本

『英文法解説』

ホンとの本

『英文法解説』
江川泰一郎
金子書房
\1700+
1991.6.

 今度は英文法の参考書の、定番のものである。面白みはないだろう。硬すぎる。しかも1991年のまま変わっていない。それが今なお増刷され続けており、絶えることがない。なんともすごい。この1991年というのは第三版であり、初版は1953年である。1964年に一度改訂されているが、そこからこの改訂第三版である。
 そしてその後は改訂がない。著者が2006年に亡くなったからである。
 がっちりしている。だが、最初から順に読め、とは言っていない。どこからでも、どのようにでも内容に触れていけばよい。このスタイルは、近頃の、参考書なるものを使いこなす技術に乏しい若い受験生には不評のようである。ひたすら例文を多用し、実際の英語での使われ方やニュアンスを披露するなど、今風ではないと言えよう。今ならば、苦労は最小限で効果は最大限にしたいから、逸早く手っ取り早い法則を目の前に出し、ほらこのとおりいけるでしょ、というふうに少し例示すればよいだろうし、また、その陰に萌え系のイラストでもあれば売れそうである。

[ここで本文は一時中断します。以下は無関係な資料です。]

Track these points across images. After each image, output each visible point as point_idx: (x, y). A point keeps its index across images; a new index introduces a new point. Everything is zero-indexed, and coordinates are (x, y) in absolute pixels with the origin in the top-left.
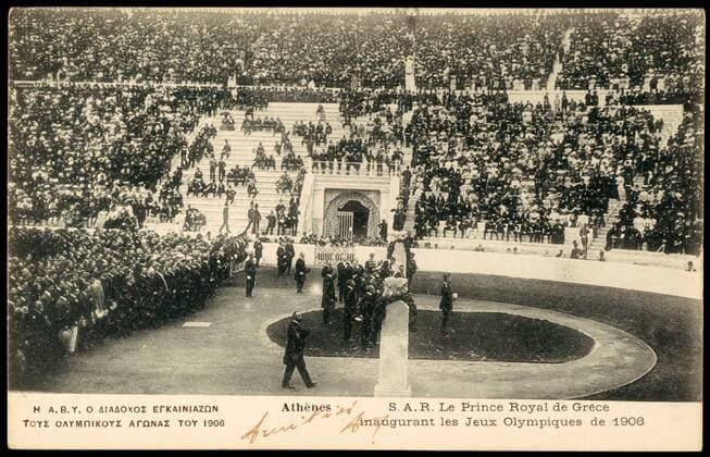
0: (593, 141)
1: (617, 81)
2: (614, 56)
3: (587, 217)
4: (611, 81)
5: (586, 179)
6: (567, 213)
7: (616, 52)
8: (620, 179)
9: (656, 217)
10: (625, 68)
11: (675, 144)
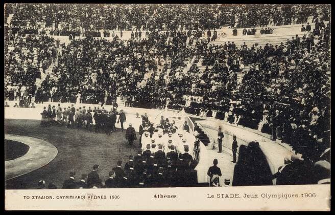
0: (28, 51)
1: (40, 23)
2: (39, 11)
3: (25, 87)
4: (37, 23)
5: (25, 69)
6: (16, 86)
7: (40, 10)
8: (41, 69)
9: (58, 87)
10: (44, 17)
11: (66, 54)
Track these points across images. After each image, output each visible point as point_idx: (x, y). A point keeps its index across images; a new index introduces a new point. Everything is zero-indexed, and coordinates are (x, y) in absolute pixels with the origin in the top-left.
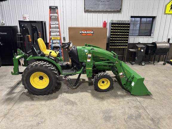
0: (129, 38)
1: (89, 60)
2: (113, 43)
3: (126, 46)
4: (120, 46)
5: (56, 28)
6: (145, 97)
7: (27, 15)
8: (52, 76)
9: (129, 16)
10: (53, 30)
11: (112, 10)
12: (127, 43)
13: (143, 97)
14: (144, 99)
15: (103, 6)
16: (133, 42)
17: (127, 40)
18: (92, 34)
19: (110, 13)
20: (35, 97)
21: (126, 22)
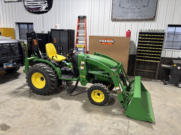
0: (162, 51)
1: (82, 68)
2: (141, 55)
3: (158, 60)
4: (149, 59)
5: (83, 36)
6: (143, 122)
7: (58, 24)
8: (48, 78)
9: (166, 24)
10: (81, 39)
11: (144, 18)
12: (160, 56)
13: (140, 122)
14: (138, 125)
15: (132, 14)
16: (170, 57)
17: (160, 53)
18: (113, 43)
19: (140, 21)
20: (33, 95)
21: (160, 32)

しかし、この本にはイラストの「イ」の字もない。昔の旧い文法書のオーソドックスなスタイルである「§」に通し番号があるスタイル自体、意味不明となるかもしれない。ただ例文を並べているだけでつまらないほんだ、という評がネットによく見られる。だが、これがギリシア語なりラテン語なり、古典語を学ぶときのやはりオーソドックスなスタイルなのだ。これは私のアトバイスだが、クラシックなスタイルの学びというものに、どこかでいくらかは触れたほうがよい。それはもう古いとか、今風でないとか言って避けるのは、何かと損をするであろう。人類の知識遺産を受け継ぐとき、大昔からのスタイルというものには、何らかの形で触れてなじんでおいたほうが間違いなく自分の動きもよくなる。そればかりでなくてもよいが、それは「使える」ようでありたい。
 さて、英語の参考書としてこの本がどのような位置を占めるのか、それを判断するような力は私にはない。だが、これは元来、大学受験を目指す高校生のために書かれたものであるらしいことを知るとき、愕然とする。半世紀前の高校生は、こんなにもレベルの高い学習を常としてきたのだということに。とんでもない内容である。現実の英語の使われ方や頻度などを考慮して、また文法的に正しいという意見もあれば誤用だという意見もある、というような説明は、英語の研究所ならともかく、学習者にばんばん見せるような内容では本来ないはずである。それがたくさん書かれている。つまり、英語の文法的な疑問が生じたときにこの本に当たれば、解決の糸口が掴めそうなのである。実際、私はずっとこれを読んでいる。まだ正直言って隅々まで全部読んだとは言えない状態なのであるが、知らないこと、初めて聞くことに幾度も出会った。また、中学生に英語を教えるとき、何気なく説明していたことの根拠を見出したり、むしろこのように教えればよかったのだなどと反省させられたり、実に勉強になるのである。普通に中学の教科書に出てくることで、分かりはするが説明がうまくできなかったかもしれないことが、この文法書によれば、簡潔に説明できるということに気づいたとき、目の前が晴れやかになるのを確かに感じた。そういう経験をさせてくれる本である。
 そういうわけで、今の高校生の諸君にはなじみにくいかもしれないが、大人がどこかで必要を感じて英文法をきちんと修めたい、あるいは理由を知りたい、と思ったときに、この本は手元に置いて損はない。むしろ、これだけの内容を備えた500頁を超えるものが、いまの時代に税込みで1800円余りで手に入るということが、たまらなくうれしいと感じないだろうか。
 私は、『身につく英語のためのAtoZ』(岩波ジュニア新書)の中での推薦に従って本書を知り、購入した。昨今のスラングを知りたいだけの人には、無用だろう。だが、少しでも文献的な探索をしたり、歴史的な英文学に触れたりする場合に、こんなに強い味方はない、と思うような本であった。